- **Task description**
In the records below, find the line with "X-2750000Y-257999D01*" and the line with "X-1996000Y-750000D02*"; return exactly those lines and every line between them.
━━━ Task data ━━━
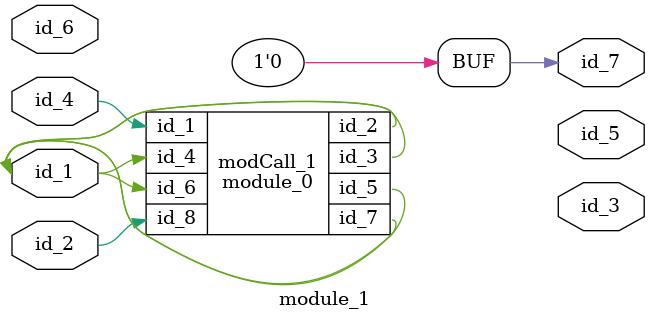
<source format=v>
module module_0 (
    id_1,
    id_2,
    id_3,
    id_4,
    id_5,
    id_6,
    id_7,
    id_8
);
  input wire id_8;
  inout wire id_7;
  input wire id_6;
  inout wire id_5;
  input wire id_4;
  inout wire id_3;
  inout wire id_2;
  input wire id_1;
  assign id_5 = id_6 * id_8;
  wire id_9, id_10;
  initial begin : LABEL_0$display
    ;
  end
  assign module_1.id_7 = "";
  wor id_11 = -1;
endmodule
module module_1 (
    id_1,
    id_2,
    id_3,
    id_4,
    id_5,
    id_6,
    id_7
);
  output wire id_7;
  input wire id_6;
  output wire id_5;
  input wire id_4;
  output wire id_3;
  input wire id_2;
  inout wire id_1;
  assign id_7 = "";
  module_0 modCall_1 (
      id_4,
      id_1,
      id_1,
      id_1,
      id_1,
      id_1,
      id_1,
      id_2
  );
endmodule

</source>
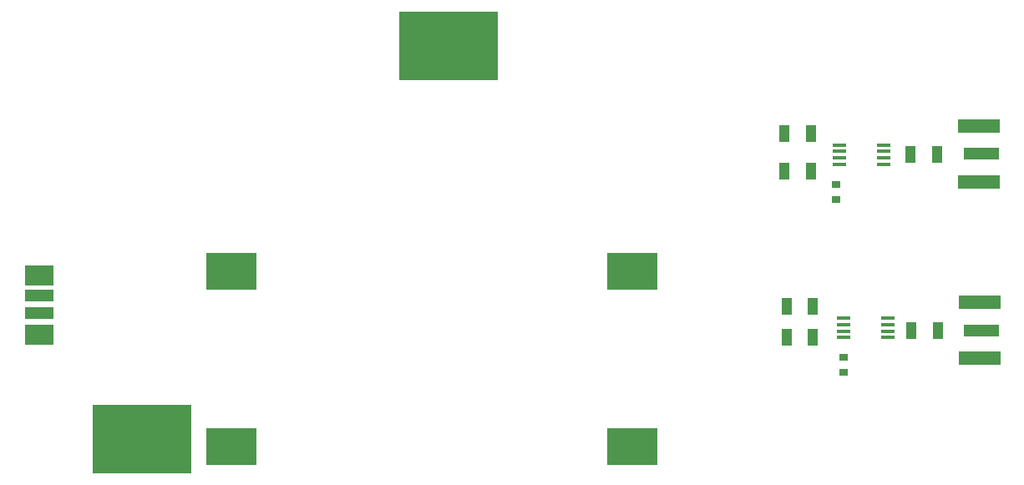
<source format=gtp>
%FSLAX25Y25*%
%MOIN*%
G70*
G01*
G75*
G04 Layer_Color=8421504*
%ADD10R,0.16535X0.05315*%
%ADD11R,0.14173X0.05000*%
G04:AMPARAMS|DCode=12|XSize=14.96mil|YSize=55.12mil|CornerRadius=3.74mil|HoleSize=0mil|Usage=FLASHONLY|Rotation=270.000|XOffset=0mil|YOffset=0mil|HoleType=Round|Shape=RoundedRectangle|*
%AMROUNDEDRECTD12*
21,1,0.01496,0.04764,0,0,270.0*
21,1,0.00748,0.05512,0,0,270.0*
1,1,0.00748,-0.02382,-0.00374*
1,1,0.00748,-0.02382,0.00374*
1,1,0.00748,0.02382,0.00374*
1,1,0.00748,0.02382,-0.00374*
%
%ADD12ROUNDEDRECTD12*%
%ADD13R,0.04331X0.06693*%
%ADD14R,0.39370X0.27559*%
%ADD15R,0.03543X0.02756*%
%ADD16R,0.11811X0.04567*%
%ADD17R,0.11811X0.07874*%
%ADD18R,0.20000X0.15000*%
%ADD19C,0.01000*%
%ADD20C,0.01969*%
%ADD21C,0.05906*%
%ADD22R,0.05906X0.05906*%
%ADD23R,0.09843X0.09843*%
%ADD24R,0.05906X0.05906*%
%ADD25C,0.06000*%
%ADD26O,0.07874X0.15748*%
%ADD27O,0.15748X0.07874*%
%ADD28O,0.08661X0.17323*%
%ADD29C,0.02000*%
%ADD30C,0.00787*%
%ADD31C,0.00900*%
%ADD32C,0.00591*%
%ADD33C,0.00200*%
%ADD34C,0.01500*%
%ADD35C,0.00700*%
%ADD36C,0.00500*%
%ADD37C,0.01181*%
D10*
X438189Y83957D02*
D03*
Y61713D02*
D03*
X438067Y154504D02*
D03*
Y132260D02*
D03*
D11*
X438976Y72835D02*
D03*
X438854Y143382D02*
D03*
D12*
X399996Y141748D02*
D03*
Y139189D02*
D03*
Y144307D02*
D03*
Y146866D02*
D03*
X382279Y139189D02*
D03*
Y141748D02*
D03*
Y146866D02*
D03*
Y144307D02*
D03*
X383858Y75098D02*
D03*
Y77658D02*
D03*
Y72539D02*
D03*
Y69980D02*
D03*
X401575Y77658D02*
D03*
Y75098D02*
D03*
Y69980D02*
D03*
Y72539D02*
D03*
D13*
X421453Y143027D02*
D03*
X410823D02*
D03*
X421654Y72835D02*
D03*
X411024D02*
D03*
X370953Y136528D02*
D03*
X360323D02*
D03*
X370953Y151528D02*
D03*
X360323D02*
D03*
X371815Y70000D02*
D03*
X361185D02*
D03*
X371815Y82500D02*
D03*
X361185D02*
D03*
D14*
X226500Y186500D02*
D03*
X104000Y29500D02*
D03*
D15*
X381138Y130980D02*
D03*
Y125075D02*
D03*
X383858Y62008D02*
D03*
Y56102D02*
D03*
D16*
X62992Y86614D02*
D03*
Y79921D02*
D03*
D17*
Y94882D02*
D03*
Y71260D02*
D03*
D18*
X139764Y96457D02*
D03*
Y26457D02*
D03*
X299764D02*
D03*
Y96457D02*
D03*
M02*

</source>
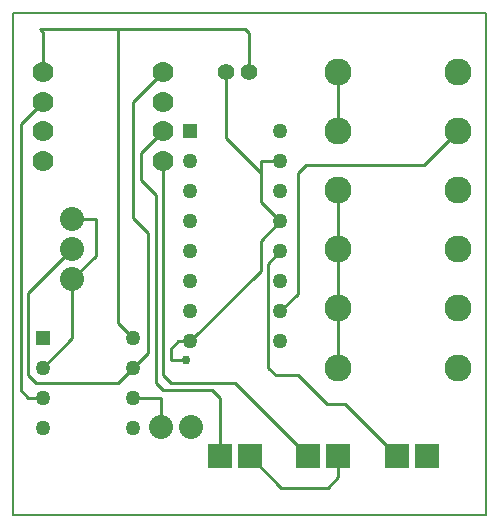
<source format=gbr>
G04 PROTEUS GERBER X2 FILE*
%TF.GenerationSoftware,Labcenter,Proteus,8.6-SP2-Build23525*%
%TF.CreationDate,2021-09-04T14:22:35+00:00*%
%TF.FileFunction,Copper,L2,Bot*%
%TF.FilePolarity,Positive*%
%TF.Part,Single*%
%FSLAX45Y45*%
%MOMM*%
G01*
%TA.AperFunction,Conductor*%
%ADD10C,0.254000*%
%TA.AperFunction,ViaPad*%
%ADD11C,0.762000*%
%TA.AperFunction,WasherPad*%
%ADD12C,1.397000*%
%TA.AperFunction,ComponentPad*%
%ADD13C,1.778000*%
%TA.AperFunction,ComponentPad*%
%ADD14C,2.032000*%
%TA.AperFunction,ComponentPad*%
%ADD15R,1.270000X1.270000*%
%ADD16C,1.270000*%
%TA.AperFunction,ComponentPad*%
%ADD17C,2.286000*%
%ADD18R,2.032000X2.032000*%
%TA.AperFunction,Profile*%
%ADD19C,0.203200*%
%TD.AperFunction*%
D10*
X-3111500Y+2867305D02*
X-3111500Y+373500D01*
X-2988000Y+250000D01*
X-3111500Y+2867305D02*
X-3775844Y+2867305D01*
X-3750000Y+2841461D01*
X-3750000Y+2500000D01*
X-3111500Y+2867305D02*
X-2036118Y+2867305D01*
X-2001324Y+2832511D01*
X-2001324Y+2501324D01*
X-2000000Y+2500000D01*
X-3500000Y+750000D02*
X-3500000Y+246000D01*
X-3750000Y-4000D01*
X-2988000Y-257999D02*
X-2988000Y-258000D01*
X-2750000Y-257999D01*
X-2750000Y-500000D01*
X-3500000Y+750000D02*
X-3302000Y+948000D01*
X-3302000Y+1258000D01*
X-3500000Y+1258000D01*
X-2988000Y-4000D02*
X-2857500Y+126501D01*
X-2857500Y+1143000D01*
X-2984500Y+1270000D01*
X-2984500Y+2249500D01*
X-2734000Y+2500000D01*
X-2988000Y-3999D02*
X-2988000Y-4000D01*
X-3111001Y-127000D01*
X-3810000Y-127000D01*
X-3873500Y-63500D01*
X-3873500Y+630500D01*
X-3500000Y+1004000D01*
X-3750000Y+2250000D02*
X-3937000Y+2063000D01*
X-3937000Y-190500D01*
X-3869500Y-258000D01*
X-3750000Y-258000D01*
X-750000Y-750000D02*
X-1188740Y-311260D01*
X-1339740Y-311260D01*
X-1587500Y-63500D01*
X-1778000Y-63500D01*
X-1841500Y+0D01*
X-1841500Y+880500D01*
X-1738000Y+984000D01*
X-234000Y+2000000D02*
X-519500Y+1714500D01*
X-1524000Y+1714500D01*
X-1587500Y+1651000D01*
X-1587500Y+626500D01*
X-1738000Y+476000D01*
X-1250000Y+2500000D02*
X-1250000Y+2000000D01*
X-1250000Y+500000D02*
X-1250000Y+0D01*
X-1250000Y+1000000D02*
X-1250000Y+500000D01*
X-1250000Y+1500000D02*
X-1250000Y+1000000D01*
X-2250000Y-750000D02*
X-2250000Y-254000D01*
X-2313500Y-190500D01*
X-2730500Y-190500D01*
X-2794000Y-127000D01*
X-2794000Y+1460500D01*
X-2921000Y+1587500D01*
X-2921000Y+1813000D01*
X-2734000Y+2000000D01*
X-1500000Y-750000D02*
X-2123000Y-127000D01*
X-2667000Y-127000D01*
X-2734000Y-60000D01*
X-2734000Y+1750000D01*
X-2500000Y+222000D02*
X-1905000Y+817000D01*
X-1905000Y+1071000D01*
X-1738000Y+1238000D01*
X-1905000Y+1651000D02*
X-2200000Y+1946000D01*
X-2200000Y+2500000D01*
X-2500000Y+222000D02*
X-2603500Y+222000D01*
X-2667000Y+158500D01*
X-2667000Y+63500D01*
X-2540000Y+63500D01*
X-1905000Y+1651000D02*
X-1905000Y+1746001D01*
X-1738000Y+1746000D01*
X-1738000Y+1746001D01*
X-1996000Y-750000D02*
X-1730000Y-1016000D01*
X-1333500Y-1016000D01*
X-1246000Y-928500D01*
X-1246000Y-750000D01*
X-1738000Y+1238000D02*
X-1905000Y+1405000D01*
X-1905000Y+1651000D01*
D11*
X-2540000Y+63500D03*
D12*
X-2200000Y+2500000D03*
X-2000000Y+2500000D03*
D13*
X-3750000Y+2500000D03*
X-2734000Y+2500000D03*
X-3750000Y+2250000D03*
X-2734000Y+2250000D03*
X-3750000Y+2000000D03*
X-2734000Y+2000000D03*
X-3750000Y+1750000D03*
X-2734000Y+1750000D03*
D14*
X-3500000Y+750000D03*
X-3500000Y+1004000D03*
X-3500000Y+1258000D03*
D15*
X-2500000Y+2000000D03*
D16*
X-2500000Y+1746000D03*
X-2500000Y+1492000D03*
X-2500000Y+1238000D03*
X-2500000Y+984000D03*
X-2500000Y+730000D03*
X-2500000Y+476000D03*
X-2500000Y+222000D03*
X-1738000Y+222000D03*
X-1738000Y+476000D03*
X-1738000Y+730000D03*
X-1738000Y+984000D03*
X-1738000Y+1238000D03*
X-1738000Y+1492000D03*
X-1738000Y+1746000D03*
X-1738000Y+2000000D03*
D15*
X-3750000Y+250000D03*
D16*
X-3750000Y-4000D03*
X-3750000Y-258000D03*
X-3750000Y-512000D03*
X-2988000Y-512000D03*
X-2988000Y-258000D03*
X-2988000Y-4000D03*
X-2988000Y+250000D03*
D17*
X-234000Y+2500000D03*
X-1250000Y+2500000D03*
X-234000Y+2000000D03*
X-1250000Y+2000000D03*
X-234000Y+1500000D03*
X-1250000Y+1500000D03*
X-234000Y+1000000D03*
X-1250000Y+1000000D03*
X-234000Y+500000D03*
X-1250000Y+500000D03*
X-234000Y+0D03*
X-1250000Y+0D03*
D14*
X-2750000Y-500000D03*
X-2496000Y-500000D03*
D18*
X-2250000Y-750000D03*
X-1996000Y-750000D03*
X-1500000Y-750000D03*
X-1246000Y-750000D03*
X-750000Y-750000D03*
X-496000Y-750000D03*
D19*
X-4000000Y+3000000D02*
X-4000000Y-1250000D01*
X+0Y-1250000D01*
X+0Y+3000000D01*
X-4000000Y+3000000D02*
X+0Y+3000000D01*
M02*

</source>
━━━
- **Result of the task**
X-2750000Y-257999D01*
X-2750000Y-500000D01*
X-3500000Y+750000D02*
X-3302000Y+948000D01*
X-3302000Y+1258000D01*
X-3500000Y+1258000D01*
X-2988000Y-4000D02*
X-2857500Y+126501D01*
X-2857500Y+1143000D01*
X-2984500Y+1270000D01*
X-2984500Y+2249500D01*
X-2734000Y+2500000D01*
X-2988000Y-3999D02*
X-2988000Y-4000D01*
X-3111001Y-127000D01*
X-3810000Y-127000D01*
X-3873500Y-63500D01*
X-3873500Y+630500D01*
X-3500000Y+1004000D01*
X-3750000Y+2250000D02*
X-3937000Y+2063000D01*
X-3937000Y-190500D01*
X-3869500Y-258000D01*
X-3750000Y-258000D01*
X-750000Y-750000D02*
X-1188740Y-311260D01*
X-1339740Y-311260D01*
X-1587500Y-63500D01*
X-1778000Y-63500D01*
X-1841500Y+0D01*
X-1841500Y+880500D01*
X-1738000Y+984000D01*
X-234000Y+2000000D02*
X-519500Y+1714500D01*
X-1524000Y+1714500D01*
X-1587500Y+1651000D01*
X-1587500Y+626500D01*
X-1738000Y+476000D01*
X-1250000Y+2500000D02*
X-1250000Y+2000000D01*
X-1250000Y+500000D02*
X-1250000Y+0D01*
X-1250000Y+1000000D02*
X-1250000Y+500000D01*
X-1250000Y+1500000D02*
X-1250000Y+1000000D01*
X-2250000Y-750000D02*
X-2250000Y-254000D01*
X-2313500Y-190500D01*
X-2730500Y-190500D01*
X-2794000Y-127000D01*
X-2794000Y+1460500D01*
X-2921000Y+1587500D01*
X-2921000Y+1813000D01*
X-2734000Y+2000000D01*
X-1500000Y-750000D02*
X-2123000Y-127000D01*
X-2667000Y-127000D01*
X-2734000Y-60000D01*
X-2734000Y+1750000D01*
X-2500000Y+222000D02*
X-1905000Y+817000D01*
X-1905000Y+1071000D01*
X-1738000Y+1238000D01*
X-1905000Y+1651000D02*
X-2200000Y+1946000D01*
X-2200000Y+2500000D01*
X-2500000Y+222000D02*
X-2603500Y+222000D01*
X-2667000Y+158500D01*
X-2667000Y+63500D01*
X-2540000Y+63500D01*
X-1905000Y+1651000D02*
X-1905000Y+1746001D01*
X-1738000Y+1746000D01*
X-1738000Y+1746001D01*
X-1996000Y-750000D02*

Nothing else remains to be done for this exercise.